Chlorofluorocarbon (CFC): a compound consisting of chlorine, fluorine, and carbon

CFCs are very stable in the troposphere. They move to the Stratosphere and are broken down by strong ultraviolet light, where they release chlorine atoms that then deplete the ozone layer. CFCs are commonly used as refrigerants, solvents, and foam blowing agents.

The most common CFCs are CFC-11, CFC-12, CFC-113, CFC-114, and CFC-115. The ozone depletion potential (ODP) for each CFC is, respectively, 1, 1, 0.8, 1, and 0.6.

Hydrochlorofluorocarbon (HCFC): a compound consisting of hydrogen, chlorine, fluorine, and carbon

The HCFCs are one class of chemicals being used to replace the CFCs. They contain chlorine and thus deplete stratospheric ozone, but to a much lesser extent than CFCs. HCFCs have ozone depletion potentials (ODPs) ranging from 0.01 to 0.1. Production of HCFCs with the highest ODPs will be phased out first, followed by other HCFCs. 

Hydrofluorocarbon (HFC): a compound consisting of hydrogen, fluorine, and carbon

The HFCs are a class of replacements for CFCs. Because they do not contain chlorine or bromine, they do not deplete the ozone layer. All HFCs have an ozone depletion potential of 0. Some HFCs have high GWPs.  .

Halon: a compound consisting of bromine, fluorine, and carbon

The halons are used as fire extinguishing agents, both in built-in systems and in handheld portable fire extinguishers. They cause ozone depletion because they contain bromine. Bromine is many times more effective at destroying ozone than chlorine. At the time the current U.S. tax code was adopted, the ozone depletion potentials of halon 1301 and halon 1211 were observed to be 10 and 3, respectively. These values are used for tax calculations. Recent scientific studies, however, indicate that the ODPs are at least 12 and 6, respectively.

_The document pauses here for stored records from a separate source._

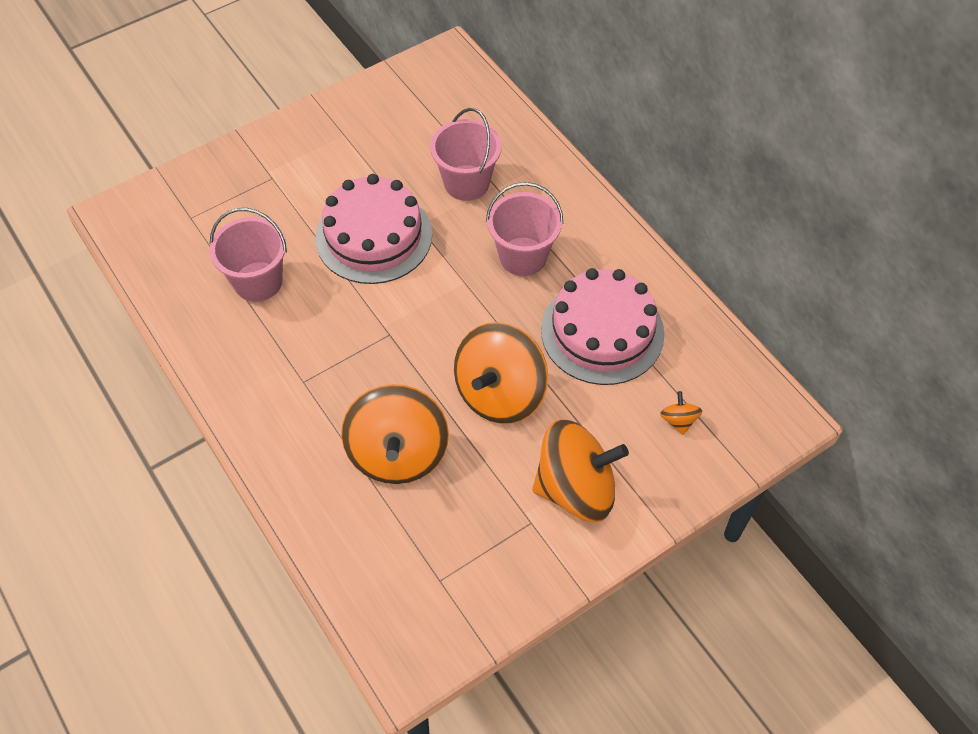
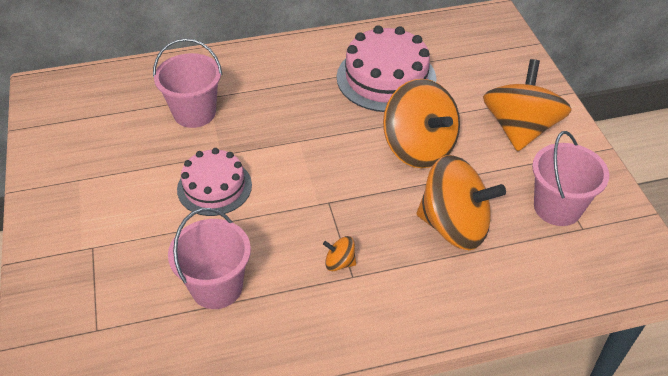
camera: 70 degrees left, 10 degrees down
pink cake [315,174,432,284] -> pink cake [177,148,252,216], size x0.65
pink bucket [486,182,563,276] -> pink bucket moved to [532,131,609,226]
orange spinning top [660,391,702,435] -> orange spinning top moved to [323,236,356,271]

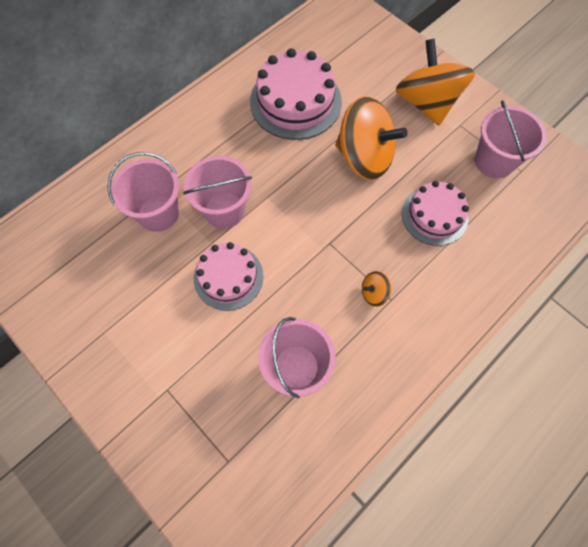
camera: 30 degrees left, 20 degrees up
orange spinning top [417,155,506,250] -> pink cake [402,181,469,246]
none -> pink bucket [183,156,252,229]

Note: technically, all compounds containing carbon and fluorine and/or chlorine are halons, but in the context of the Clean Air Act, "halon" means a fire extinguishing agent as described above. 

Hydrobromofluorocarbon (HBFC): a compound consisting of hydrogen, bromine, fluorine, and carbon

Hydrocarbon (HC): a compound consisting of carbon and hydrogen

Hydrocarbons include methane, ethane, propane, cyclopropane, butane, and cyclopentane. Although they are highly flammable, HCs may offer advantages as ODS substitutes because they are inexpensive to produce and they have zero ozone depletion potential, very low global warming potential (GWP), and low toxicity.